“You must remember that it takes time for decent people to become acclimatized to your methods, but they will do their best.”

Miss Ransome’s heart—though, in its wrong, shifty way, not uncourageous—gave a dull thud of dismay. To accept with disarming humility the admission thus cordially offered, and go with smiling readiness to meet the buffets in store for her, was plainly the only wise course to pursue, and no one was better aware of it than herself. Yet at the awful ordeal ahead of her the flesh jibbed.

“Is not this afternoon rather soon?” she asked diffidently.

“What is there to wait for?”

The trenchant question could have but the same answer as Bonnybell’s own inquiry as to what she had done to deserve such goodness had elicited from Mrs. Tancred. After a moment the latter resumed—

“I cannot pretend to you that your visit will be a pleasant one, but, as I said, they will do their best.”

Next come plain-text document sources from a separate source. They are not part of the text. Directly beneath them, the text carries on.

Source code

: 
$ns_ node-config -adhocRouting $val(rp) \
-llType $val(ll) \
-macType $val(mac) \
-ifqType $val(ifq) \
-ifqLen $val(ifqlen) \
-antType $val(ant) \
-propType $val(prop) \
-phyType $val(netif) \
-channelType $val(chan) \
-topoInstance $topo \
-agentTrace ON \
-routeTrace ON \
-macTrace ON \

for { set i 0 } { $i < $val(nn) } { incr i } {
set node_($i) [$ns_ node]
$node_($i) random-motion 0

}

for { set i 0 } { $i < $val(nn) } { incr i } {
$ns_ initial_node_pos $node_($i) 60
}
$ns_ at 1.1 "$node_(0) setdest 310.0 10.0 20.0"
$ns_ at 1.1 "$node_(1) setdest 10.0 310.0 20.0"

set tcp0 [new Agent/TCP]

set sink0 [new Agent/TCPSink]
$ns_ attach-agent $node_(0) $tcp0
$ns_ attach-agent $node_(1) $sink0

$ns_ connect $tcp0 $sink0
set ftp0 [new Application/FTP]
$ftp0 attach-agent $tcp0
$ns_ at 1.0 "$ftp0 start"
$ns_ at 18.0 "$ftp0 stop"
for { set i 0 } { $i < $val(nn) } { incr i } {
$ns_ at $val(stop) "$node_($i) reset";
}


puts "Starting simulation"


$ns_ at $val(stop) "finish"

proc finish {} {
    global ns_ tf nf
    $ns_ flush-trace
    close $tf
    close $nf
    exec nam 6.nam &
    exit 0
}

At the terrific view thus conjured up of Catherine and Miss Barnacre’s best, Bonnybell’s artifices fell away from her, and in a spasm of most real consternation she dropped down on her knees beside Camilla, in the attitude most reprobated by that lady, and cried out—

“Oh, I do not think I can bear it! They will put their fingers on all my weak spots, and I have so many—many!”

Mrs. Tancred’s answer was to twitch the gown clutched by the bride-elect’s convulsive fingers out of them, and say—

“They cannot well be more uncomplimentary to you than I am.”